CISA adds vulnerability CVE-2025-61757 to known exploited vulnerabilities catalog

CISA has expanded its Known Exploited Vulnerabilities (KEV) Catalog to include a vulnerability affecting Oracle Fusion Middleware that lacks proper authentication controls, enabling unauthorized access to critical functions.

The vulnerability, identified as CVE-2025-61757, impacts Oracle Fusion Middleware components and occurs due to missing authentication mechanisms. This flaw allows exploitation through unauthenticated requests to sensitive functions. The advisory distinguishes this specific vulnerability within the catalog of actively exploited CVEs.

Exploitation of this vulnerability may permit malicious actors to execute critical operations without authorization, presenting threats to affected systems.

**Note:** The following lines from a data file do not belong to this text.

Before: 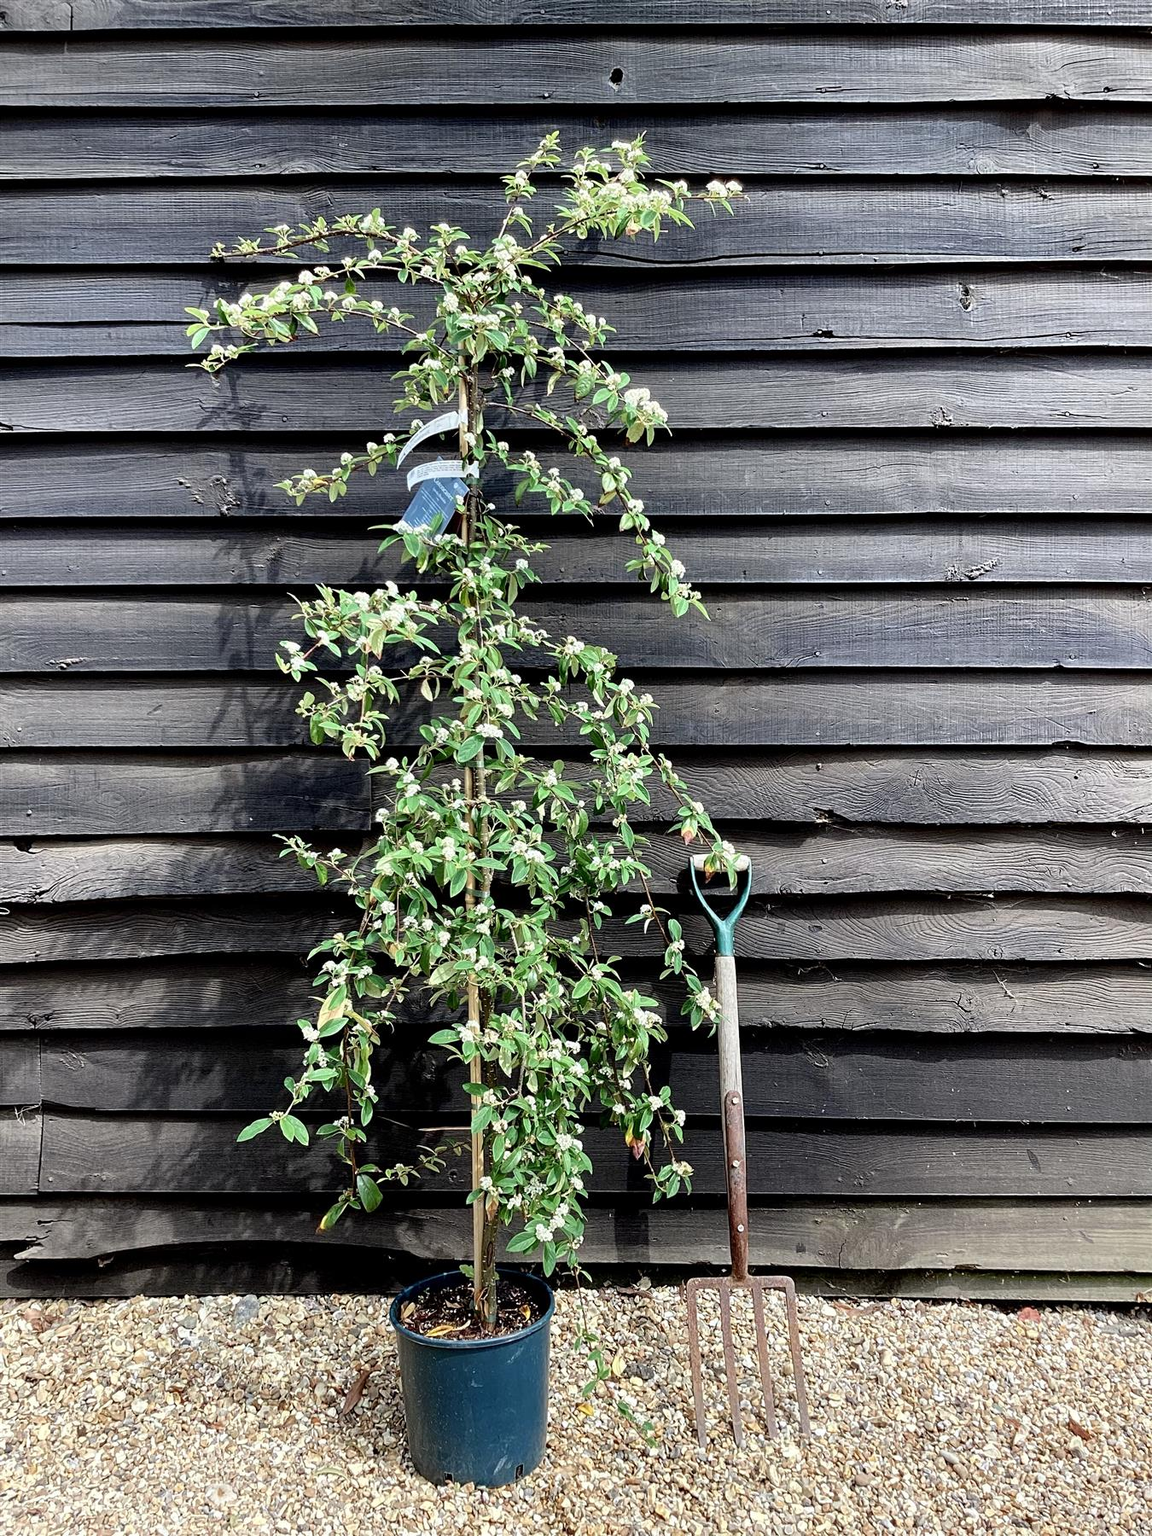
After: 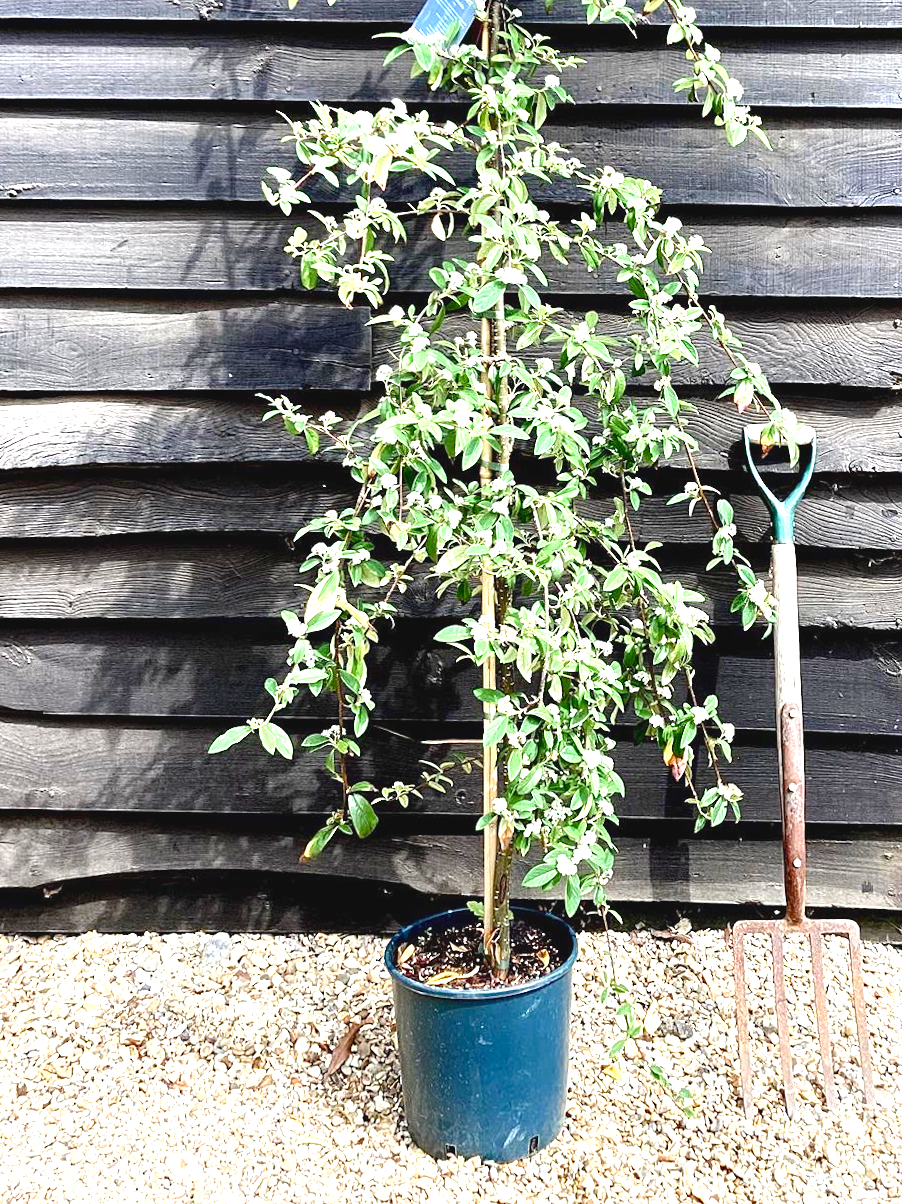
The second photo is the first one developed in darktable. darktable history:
exposure: black level correction -0.002, exposure 1.35 EV, compensate highlight preservation false
crop and rotate: angle -0.82°, left 3.85%, top 31.828%, right 27.992%
color balance rgb: perceptual saturation grading › global saturation 20%, perceptual saturation grading › highlights -25%, perceptual saturation grading › shadows 25%
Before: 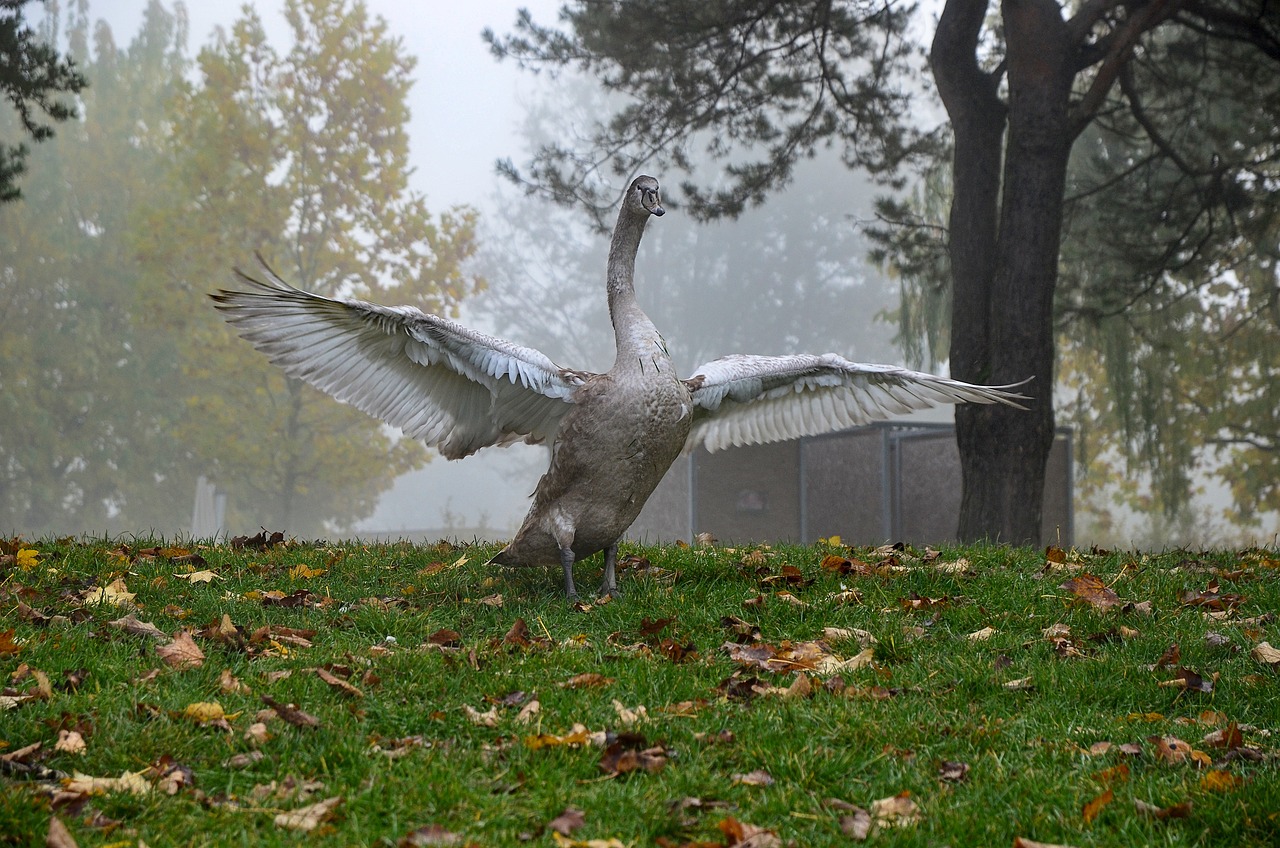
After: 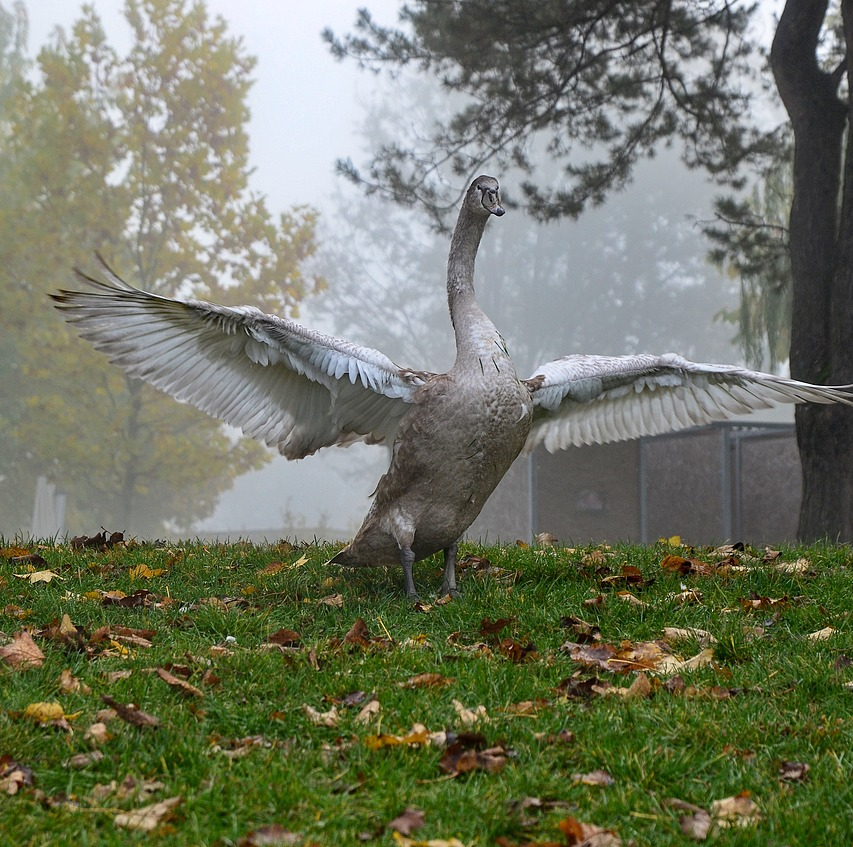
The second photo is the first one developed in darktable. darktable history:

Mitigation efforts align with requirements of Binding Operational Directive (BOD) 22-01, mandating federal agencies to address vulnerabilities listed in the KEV Catalog by their deadlines. The advisory notes the availability of remediation resources to support this process.

CISA recommends that all organizations, beyond federal agencies, prioritize addressing vulnerabilities cataloged within the KEV to reduce exposure to active threats. The agency will continue updating the catalog based on established criteria reflecting known exploitation activity.